Records supplied ->

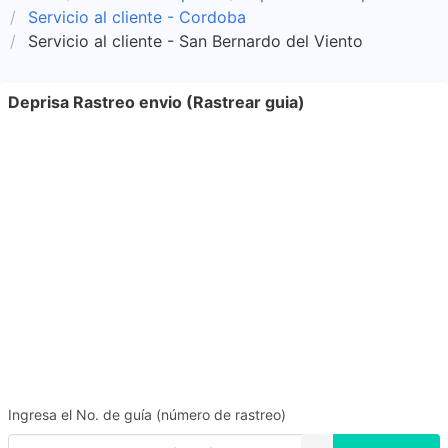
Servicio al cliente - Cordoba
Servicio al cliente - San Bernardo del Viento
Deprisa Rastreo envio (Rastrear guia)
Ingresa el No. de guía (número de rastreo)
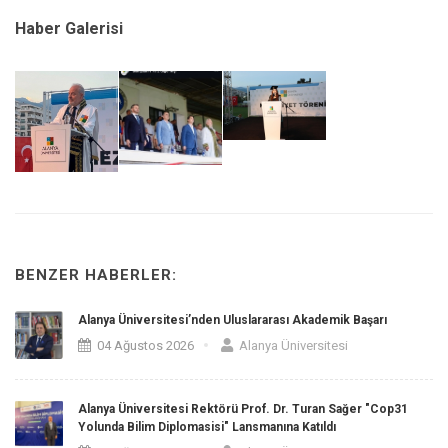
Haber Galerisi
BENZER HABERLER:
Alanya Üniversitesi’nden Uluslararası Akademik Başarı
04 Ağustos 2026
Alanya Üniversitesi
Alanya Üniversitesi Rektörü Prof. Dr. Turan Sağer "Cop31
Yolunda Bilim Diplomasisi" Lansmanına Katıldı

Exercise requirements ->
Write out all the entries exactly, except for the pictures.

Response area ->
Servicio al cliente - Cordoba
Servicio al cliente - San Bernardo del Viento
Deprisa Rastreo envio (Rastrear guia)
Ingresa el No. de guía (número de rastreo)
Haber Galerisi
BENZER HABERLER:
Alanya Üniversitesi’nden Uluslararası Akademik Başarı
04 Ağustos 2026
Alanya Üniversitesi
Alanya Üniversitesi Rektörü Prof. Dr. Turan Sağer "Cop31
Yolunda Bilim Diplomasisi" Lansmanına Katıldı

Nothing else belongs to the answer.